# [DOCUMENT TEXT]
******
Hugh A. Tilson, Social Ministry Committee Chair


A Congregational Outreach Conference was held December 3-6 at Kanuga Conference Center in Hendersonville, North Carolina. This meeting offered practical approaches and resources to start and maintain effective outreach ministries to 'convert hearts and grow churches.'

The program included several keynote addresses by the Rt. Rev. Claude E. Payne, Bishop of Texas, as well as track sessions in the mornings and workshops in the afternoons. Track sessions dealt primarily with starting or re-energizing social outreach programs in parishes, while workshops dealt with more specific examples of successful outreach programs, including providing medical care for the community, Habitat for Humanity, support for families and young children, feeding the hungry, and ministering across various races and denominations. Of particular interest was Bishop Payne's vision of using social outreach to help promote the growth of the Episcopal Church. According to him, if the Episcopal Church is to survive over the next 20 years, it must work to bring about the Kingdom of God on Earth and strive to transform lives and society. In his view, the Episcopal Church must move from a maintenance culture and shift to a missionary posture by providing the basis for transforming lives of those in the church, as well as those in the larger community. He believes that social outreach is a critical component of that transforming process.
******
# [RECORDED INFORMATION]
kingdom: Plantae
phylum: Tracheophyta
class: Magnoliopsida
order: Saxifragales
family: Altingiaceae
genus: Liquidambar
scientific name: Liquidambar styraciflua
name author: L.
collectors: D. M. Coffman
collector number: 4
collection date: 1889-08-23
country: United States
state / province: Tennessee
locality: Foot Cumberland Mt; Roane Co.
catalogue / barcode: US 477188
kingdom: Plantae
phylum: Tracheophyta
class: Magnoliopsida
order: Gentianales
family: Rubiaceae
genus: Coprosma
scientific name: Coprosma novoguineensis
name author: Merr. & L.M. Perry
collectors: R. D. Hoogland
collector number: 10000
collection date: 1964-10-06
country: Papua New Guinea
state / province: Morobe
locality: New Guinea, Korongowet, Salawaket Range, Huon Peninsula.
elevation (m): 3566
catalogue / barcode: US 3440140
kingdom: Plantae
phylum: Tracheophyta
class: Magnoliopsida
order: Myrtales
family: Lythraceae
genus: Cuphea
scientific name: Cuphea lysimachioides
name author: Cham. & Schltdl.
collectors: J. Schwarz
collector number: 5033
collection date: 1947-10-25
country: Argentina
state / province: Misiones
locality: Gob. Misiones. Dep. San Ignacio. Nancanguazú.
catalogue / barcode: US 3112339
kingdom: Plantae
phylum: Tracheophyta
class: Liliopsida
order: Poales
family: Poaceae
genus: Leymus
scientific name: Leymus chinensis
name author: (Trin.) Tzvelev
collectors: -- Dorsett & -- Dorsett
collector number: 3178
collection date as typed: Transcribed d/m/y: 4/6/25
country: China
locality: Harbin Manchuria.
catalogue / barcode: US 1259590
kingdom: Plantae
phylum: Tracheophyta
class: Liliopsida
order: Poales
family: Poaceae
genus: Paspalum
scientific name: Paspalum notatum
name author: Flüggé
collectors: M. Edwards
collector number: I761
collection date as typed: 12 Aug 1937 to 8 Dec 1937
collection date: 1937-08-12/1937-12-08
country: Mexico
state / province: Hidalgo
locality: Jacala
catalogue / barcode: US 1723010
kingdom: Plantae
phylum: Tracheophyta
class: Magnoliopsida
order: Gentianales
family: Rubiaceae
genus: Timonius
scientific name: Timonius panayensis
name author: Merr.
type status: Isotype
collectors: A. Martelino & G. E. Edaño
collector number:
******
# [WORK TASK A]
Where was the Congregational Outreach Conference held, according to the conference report?
# [WORK TASK B]
Please carry the outreach conference report forward from its last sentence.
The material plays no part in this exercise.

# [FINAL ANSWER A]
At Kanuga Conference Center in Hendersonville, North Carolina.

# [FINAL ANSWER B]
The track sessions and workshops were filled with examples of how parishes became energized (or evangelized) by embracing various social outreach programs. Examples of outreach programs include hosting a soup kitchen in the church, providing support for an adopted family, working with Habitat for Humanity to build houses, and generating financial and volunteer support for various aid organizations within the community. One workshop dealt with the development of a sister parish relationship between an Episcopal Church and a nearby predominately African-American Baptist Church. It was interesting to note their experiences were similar to our own efforts to develop a sister parish relationship with St. Paul AME.

It was heartening to participate in so many sessions and workshops and hear about how social outreach had energized congregations to grow and transform peoples' lives. It was also heartening to realize just how much social outreach is supported at the Chapel of the Cross. Many of the examples at the sessions and workshops concerned activities that have been supported by our parish for several years. Although our parish appears to be at the forefront in terms of congregational outreach, the Great Commandment to "love our neighbor as ourselves" and the Great Commission to "go into all the world" exhorts us to do more. We can, as Christians and Episcopalians, do no less.